Page 84 of Nash

Please, poison, be okay.

But she doesn’t.

It’s all dark.

For days.

CHAPTER TWENTY-FOUR

VALE

When I turned twenty,my father forgot my birthday.

He remembered all the years before. It was hard to forget because he had two daughters who shared the same day.

So, he sent a card with a hundred dollars, as if he could buy himself out of his guilt for not being around, and he’d call to wish me a happy birthday.

But he never said he loved me.

That year, Blair was away at Alabama, where she went to college. Alena was on a field trip with her senior class, and my mom was alive, but she had a work trip in Atlanta that she couldn’t miss. Of course, she called, suggesting we video chat over pizza to celebrate.

But then there was a knock on my apartment door. I looked through the peephole and choked back tears.

It was Nash. He had a brown bag with cheeseburgers and a bouquet of red tulips. At the time, he said Alena sent him to check on me. I still think that’s true.

But now I know he drove four hours just to see me.

We sat at my little kitchen table and ate burgers while he asked about my classes. He smiled when I told him I had a 4.0 but turned to stone when I told him I didn’t have many friends at Clemson.

I didn’t fit in. I never fit in.

I had a roommate who tolerated me. Guys who fucked me but never asked me out. And a best friend and twin hours away, but the thought of them was good enough. It got me through.

So, Nash took me to the bookstore that night and spent over five hundred dollars on my wishlist. At the time, he said the books were for school.

Now I know he bought them to keep me company since he couldn’t.

When he left that night, I got that hollow ache in my chest, the one you must get when someone breaks up with you. That’s what I figured at the time. I was right.

But this ache doesn’t end. I can’t find the bottom of it. I just keep falling deeper into its darkness.

For four days, I call in sick to work. I blame it on my period, which I force to start by taking off my patch. I want to bleed it out of my body, every last pain over Nash.

It doesn’t work. Forgetting him will be a slow death.

Blair and Stacey bring me food. I ask them to leave it at the door. I tell them I have a migraine, too. That I don’t want to let in the light. It’s not a lie.

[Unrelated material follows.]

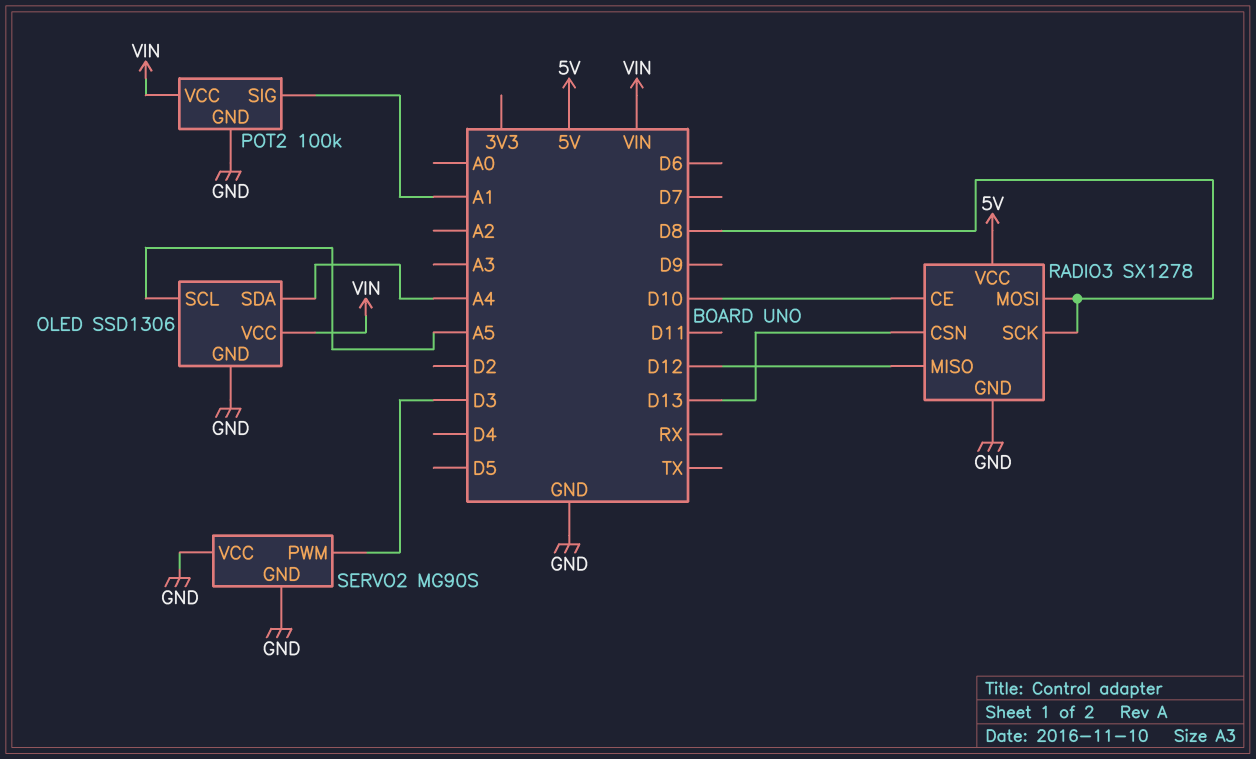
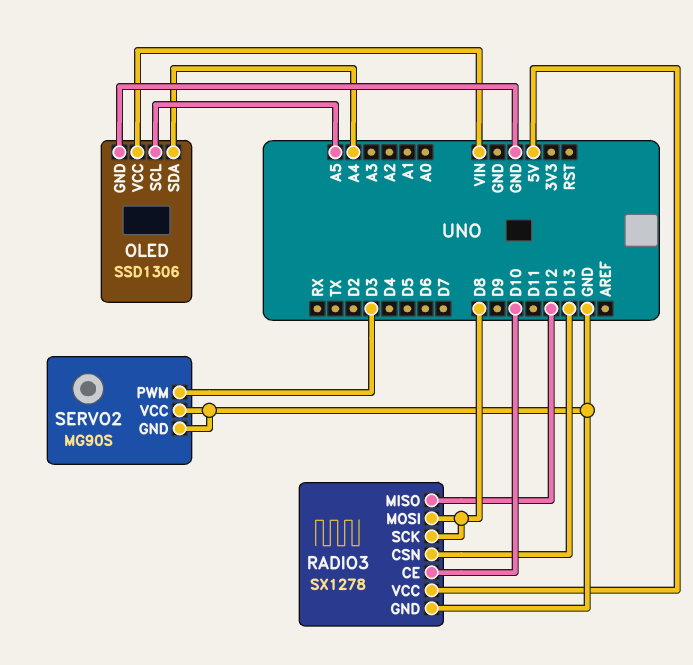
POT2: 100k -> none
POT2 pin GND: GND -> none
POT2 pin SIG: A1 -> none
POT2 pin VCC: VIN -> none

I want to lie in darkness. I want my sheets to stop smelling like Nash, but I’ll never wash them. I want him to stop texting to see if I’m okay, but I won’t block his number. I want to answer him and say I’m fine without him. Go to hell.

But I don’t.

This is hell. Love, you can’t have. Love, you have to lie about. Love, you have to let go.

I’m avoiding Alena because she’ll hear it in my voice. I’ll burst into tears the first time I hear her sweet voice; I know I will.

I need time to stop crying. But I don’t get it. After five days, Alena’s knocking on my door.

“Vale,” she calls out, “you better be shacked up with some hottie in there. And you better get your ass up and open this door and let me see your fuck-hair and smile, telling me you’re just getting railed and you’re fine.”